# DOCUMENT SECTION
START

7. Disney’s Wilderness Lodge (1994)

Even as Disney added more affordable lodging choices throughout the ’90s, the company also raised the bar on its deluxe resort options. The majestic Yacht and Beach Clubs added a rich, Eastern Seaboard air to Central Florida, while the opulent Grand Floridian cast a dramatic backdrop for weddings and other high-end affairs. But the most striking and unique deluxe resort brought the stunning classic national park lodges to Disney property.

Disney’s Wilderness Lodge opened in 1994, and it strikes a dramatic profile along the shores of Bay Lake. The cavernous atrium is breathtaking and conjures up the old lodges of the Northwest, contrasting with the intimate nooks. A bubbling spring in the lobby opens to a waterfall, which leads to the pool. Fire Rock Geyser by the lake erupts regularly.

All of the splendor of Wilderness Lodge feels like a remote getaway, but the resort is a short boat ride from the Magic Kingdom and the monorail hotels, and a short stroll away from Fort Wilderness Campground as well. The Wilderness Lodge is the crown jewel of Disney’s ’90s hotel boom.

6. Aladdin (1992)

After a couple of big animated hits about princesses, Disney’s animation studios went the opposite direction with a timeless tale about a young man who would be a prince. Disney went with many of the same elements that they had used for years to create Aladdin – a hero who defies the odds, a compelling villain who tries to make the hero’s life miserable, an irresistible love interest.

But the aces in the hole for Aladdin included the music of Alan Menken, the lyrics of Howard Ashman and Tim Rice — who took over after Ashman’s death — and Robin Williams as the Genie. Williams gave a bravura performance for the ages, as the animators simply let him do his thing and drew the Genie around his voice work.

Aladdin proved to be another hit cartoon for Disney, as well as a nice respite for the boys who had likely tired of princess stories (though Jasmine proved to be a fine princess herself).

5. Star Tours (1987)

Throughout the 1980s Disney learned the value of collaboration with great creative minds outside the Disney fold. The company worked with Steven Spielberg to develop two separate Indiana Jones attractions at Disneyland and Walt Disney World, and, of course, the third theme park initially bore the name of MGM Studios thanks to its cooperation with Disney.

By far the most exciting collaborative work for Disney during this time frame was their partnership with George Lucas to develop the simulator-based Star Tours attraction. This thrilling, clever attraction brought the world of Star Wars first to Disneyland in 1987, to Tokyo Disneyland in July 1989, and to Disney-MGM Studios by the end of that year. Star Tours proved such a success that Lucasfilm and Disney co-branded merchandise for the parks and even “plussed” the attraction for a relaunch in 2011.

END

Translate this sentence from the Disney list above into Spanish: "Fire Rock Geyser by the lake erupts regularly."

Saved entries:
START

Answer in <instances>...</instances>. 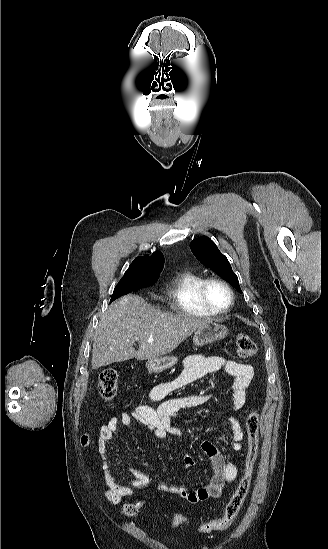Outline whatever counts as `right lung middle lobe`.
I'll use <instances>...</instances> for the list:
<instances>
[{
    "label": "right lung middle lobe",
    "instance_id": "right-lung-middle-lobe-1",
    "mask_svg": "<svg viewBox=\"0 0 328 549\" xmlns=\"http://www.w3.org/2000/svg\"><path fill=\"white\" fill-rule=\"evenodd\" d=\"M162 269L156 267H144L135 271L126 272L114 289L111 301L132 291L141 289L156 282Z\"/></svg>",
    "mask_w": 328,
    "mask_h": 549
}]
</instances>
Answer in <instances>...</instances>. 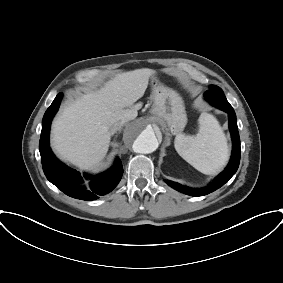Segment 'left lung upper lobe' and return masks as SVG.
<instances>
[{"instance_id": "left-lung-upper-lobe-1", "label": "left lung upper lobe", "mask_w": 283, "mask_h": 283, "mask_svg": "<svg viewBox=\"0 0 283 283\" xmlns=\"http://www.w3.org/2000/svg\"><path fill=\"white\" fill-rule=\"evenodd\" d=\"M209 98L224 100L226 99L222 89L216 85H211L210 90L205 93Z\"/></svg>"}]
</instances>
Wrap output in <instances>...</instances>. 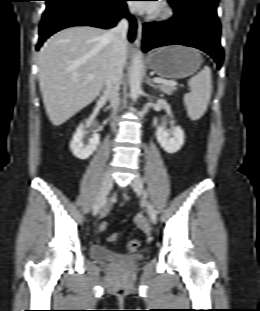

END

# THE OUTPUT
El Fire Rock Geyser, junto al lago, hace erupción con regularidad.